* **Raw data**
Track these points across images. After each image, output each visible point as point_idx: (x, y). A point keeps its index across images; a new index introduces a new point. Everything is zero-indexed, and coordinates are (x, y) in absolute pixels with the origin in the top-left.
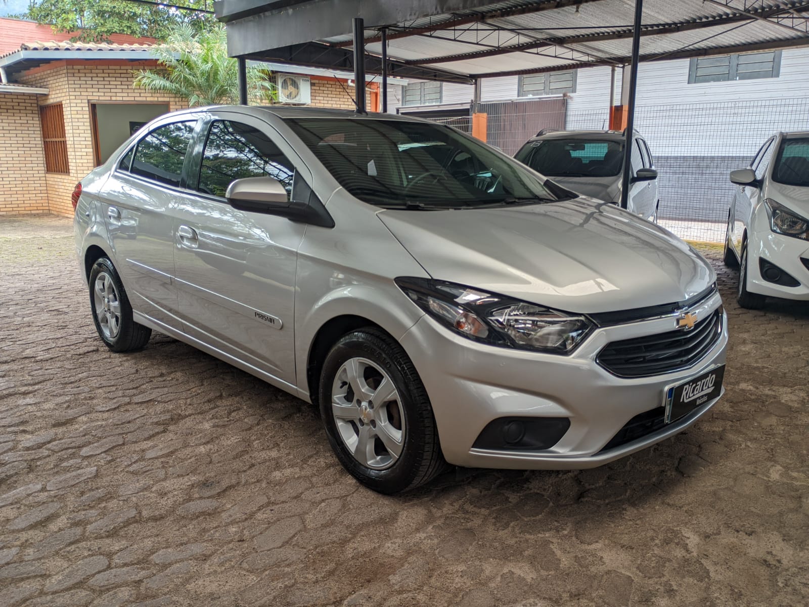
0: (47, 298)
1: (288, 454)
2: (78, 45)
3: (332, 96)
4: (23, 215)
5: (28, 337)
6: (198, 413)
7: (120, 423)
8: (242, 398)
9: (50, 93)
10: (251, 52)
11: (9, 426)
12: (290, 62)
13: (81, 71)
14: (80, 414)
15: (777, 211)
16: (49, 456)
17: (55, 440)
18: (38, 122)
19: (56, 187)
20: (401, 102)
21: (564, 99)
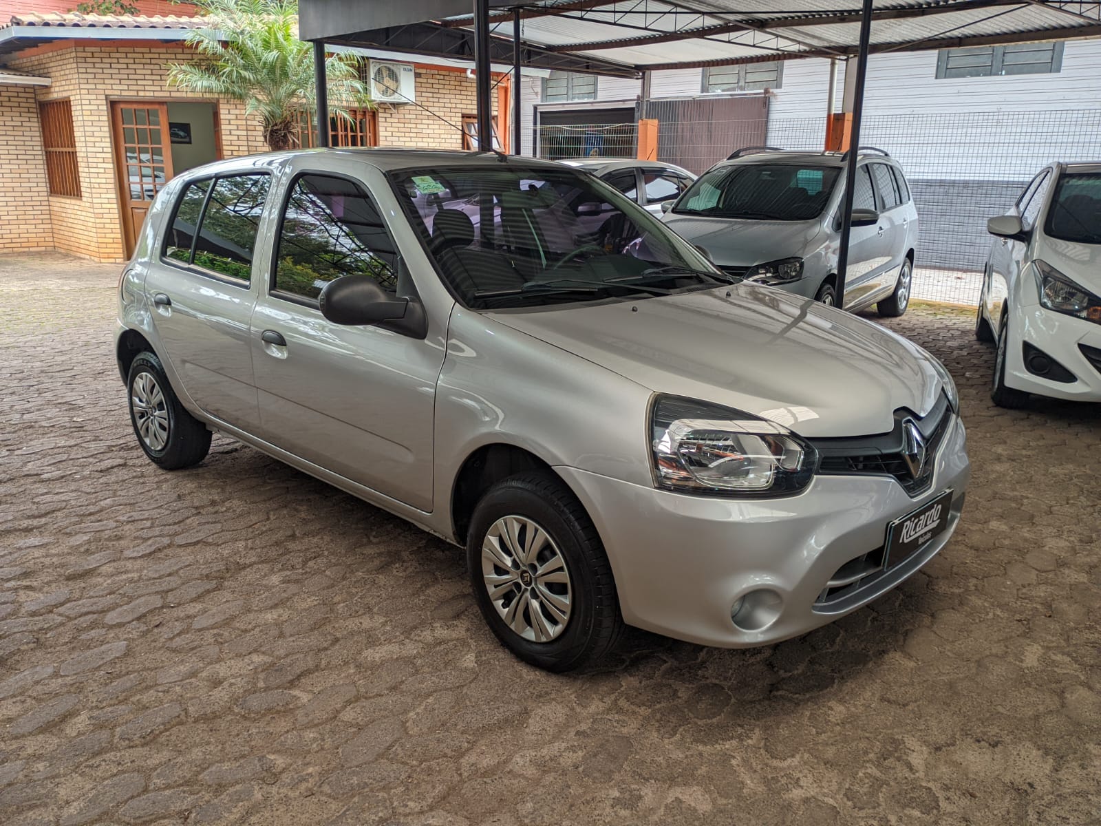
0: (55, 385)
1: (384, 624)
2: (91, 18)
3: (444, 91)
4: (20, 254)
5: (32, 443)
6: (262, 562)
7: (157, 575)
8: (322, 538)
9: (53, 85)
10: (331, 35)
11: (9, 580)
12: (386, 47)
13: (95, 55)
14: (103, 561)
15: (1049, 278)
16: (62, 624)
17: (68, 600)
18: (36, 124)
19: (64, 215)
20: (540, 97)
21: (765, 97)
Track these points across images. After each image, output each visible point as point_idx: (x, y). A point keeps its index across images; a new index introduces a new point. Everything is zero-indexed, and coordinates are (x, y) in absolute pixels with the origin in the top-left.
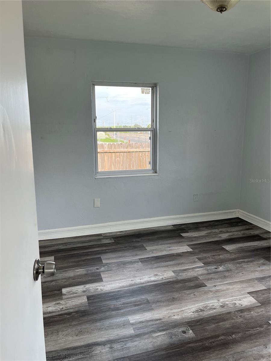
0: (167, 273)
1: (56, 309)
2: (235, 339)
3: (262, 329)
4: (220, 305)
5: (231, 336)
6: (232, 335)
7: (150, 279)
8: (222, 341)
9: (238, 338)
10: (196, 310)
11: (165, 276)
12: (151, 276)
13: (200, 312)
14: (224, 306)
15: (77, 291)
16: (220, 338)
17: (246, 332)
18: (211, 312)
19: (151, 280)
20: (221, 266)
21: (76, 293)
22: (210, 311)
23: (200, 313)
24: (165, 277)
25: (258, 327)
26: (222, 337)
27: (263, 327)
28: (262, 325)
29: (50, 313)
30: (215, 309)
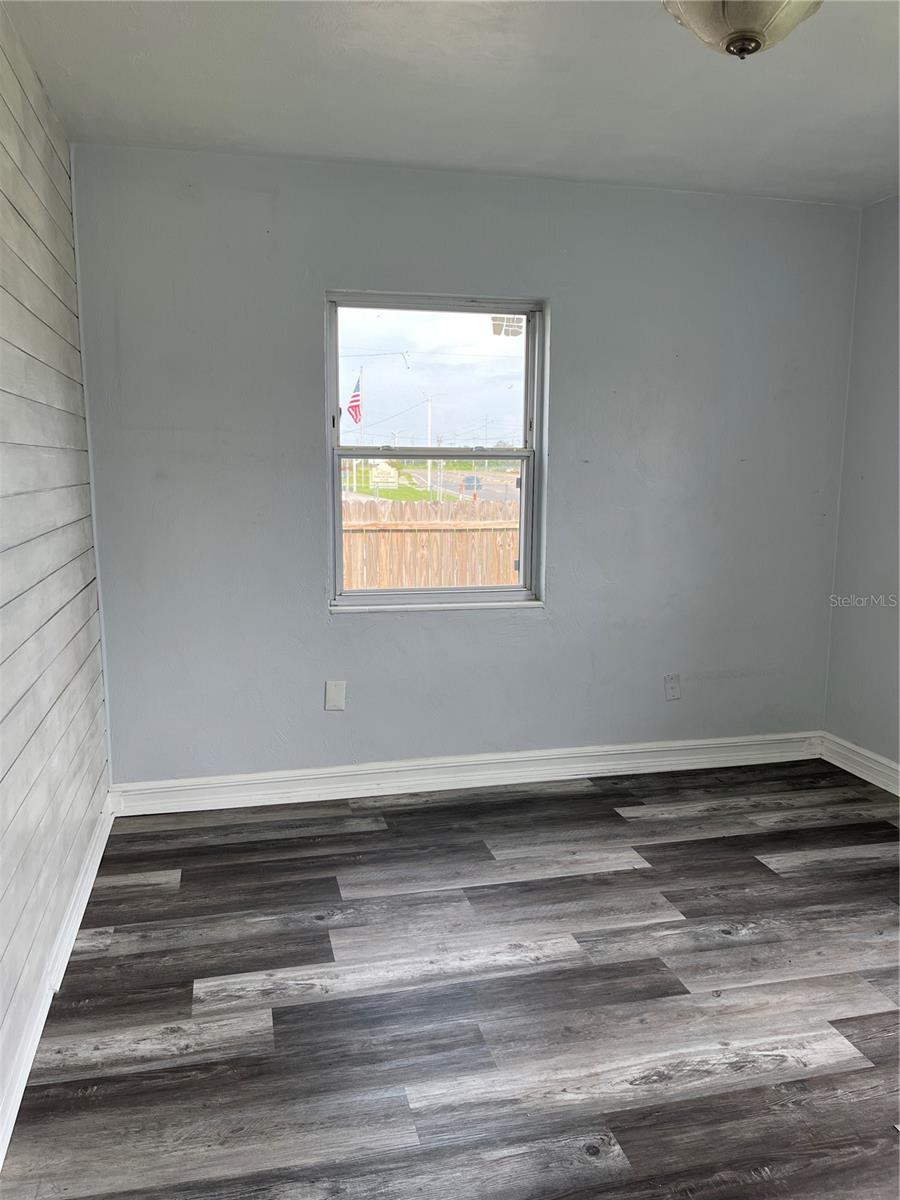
0: (554, 941)
1: (165, 1049)
2: (771, 1181)
3: (870, 1152)
4: (727, 1061)
5: (755, 1170)
6: (762, 1167)
7: (493, 958)
8: (724, 1187)
9: (780, 1179)
10: (642, 1075)
11: (547, 952)
12: (497, 949)
13: (655, 1081)
14: (743, 1066)
15: (243, 989)
16: (716, 1177)
17: (813, 1161)
18: (696, 1083)
19: (500, 963)
20: (744, 923)
21: (240, 997)
22: (690, 1082)
23: (655, 1085)
24: (548, 957)
25: (857, 1144)
26: (724, 1175)
27: (873, 1146)
28: (872, 1137)
29: (144, 1060)
30: (709, 1073)
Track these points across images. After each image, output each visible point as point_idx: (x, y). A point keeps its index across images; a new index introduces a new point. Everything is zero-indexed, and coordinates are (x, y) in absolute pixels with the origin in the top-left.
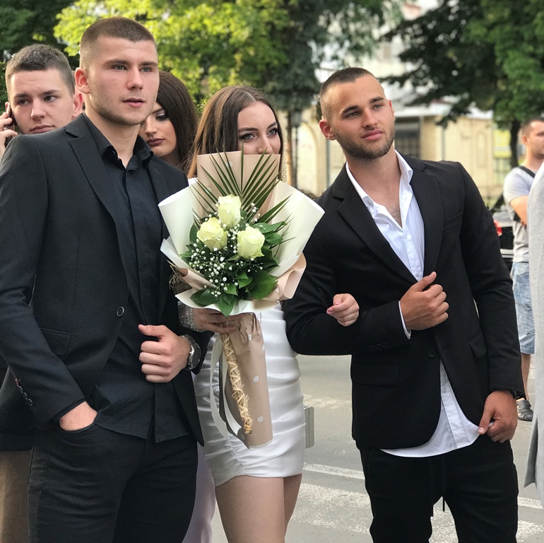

* **Exercise requirements**
Return the listing above unaltered, omitting its pictures.

* **Written response**
Track these points across images. After each image, output each visible point as point_idx: (x, y). A point keeps its index across images; a new index introduces a new point. Everything is zero-indexed, and coordinates are (x, y) in absolute pixels with the origin in the top-left.
0: (47, 298)
1: (288, 454)
2: (78, 45)
3: (332, 96)
4: (23, 215)
5: (28, 337)
6: (198, 413)
7: (120, 423)
8: (242, 398)
9: (50, 93)
10: (251, 52)
11: (9, 426)
12: (290, 62)
13: (81, 71)
14: (80, 414)
15: (777, 211)
16: (49, 456)
17: (55, 440)
18: (38, 122)
19: (56, 187)
20: (401, 102)
21: (564, 99)
0: (55, 385)
1: (384, 624)
2: (91, 18)
3: (444, 91)
4: (20, 254)
5: (32, 443)
6: (262, 562)
7: (157, 575)
8: (322, 538)
9: (53, 85)
10: (331, 35)
11: (9, 580)
12: (386, 47)
13: (95, 55)
14: (103, 561)
15: (1049, 278)
16: (62, 624)
17: (68, 600)
18: (36, 124)
19: (64, 215)
20: (540, 97)
21: (765, 97)
Track these points across images. After each image, output each visible point as point_idx: (x, y). A point keeps its index across images; a new index introduces a new point. Everything is zero-indexed, and coordinates are (x, y) in absolute pixels with the origin in the top-left.
0: (167, 273)
1: (56, 309)
2: (235, 339)
3: (262, 329)
4: (220, 305)
5: (231, 336)
6: (232, 335)
7: (150, 279)
8: (222, 341)
9: (238, 338)
10: (196, 310)
11: (165, 276)
12: (151, 276)
13: (200, 312)
14: (224, 306)
15: (77, 291)
16: (220, 338)
17: (246, 332)
18: (211, 312)
19: (151, 280)
20: (221, 266)
21: (76, 293)
22: (210, 311)
23: (200, 313)
24: (165, 277)
25: (258, 327)
26: (222, 337)
27: (263, 327)
28: (262, 325)
29: (50, 313)
30: (215, 309)
0: (554, 941)
1: (165, 1049)
2: (771, 1181)
3: (870, 1152)
4: (727, 1061)
5: (755, 1170)
6: (762, 1167)
7: (493, 958)
8: (724, 1187)
9: (780, 1179)
10: (642, 1075)
11: (547, 952)
12: (497, 949)
13: (655, 1081)
14: (743, 1066)
15: (243, 989)
16: (716, 1177)
17: (813, 1161)
18: (696, 1083)
19: (500, 963)
20: (744, 923)
21: (240, 997)
22: (690, 1082)
23: (655, 1085)
24: (548, 957)
25: (857, 1144)
26: (724, 1175)
27: (873, 1146)
28: (872, 1137)
29: (144, 1060)
30: (709, 1073)
Track these points across images. After each image, output each visible point as point_idx: (x, y). A point keeps its index across images; a new index introduces a new point. Everything is zero-indexed, and coordinates are (x, y) in absolute pixels with the origin in the top-left.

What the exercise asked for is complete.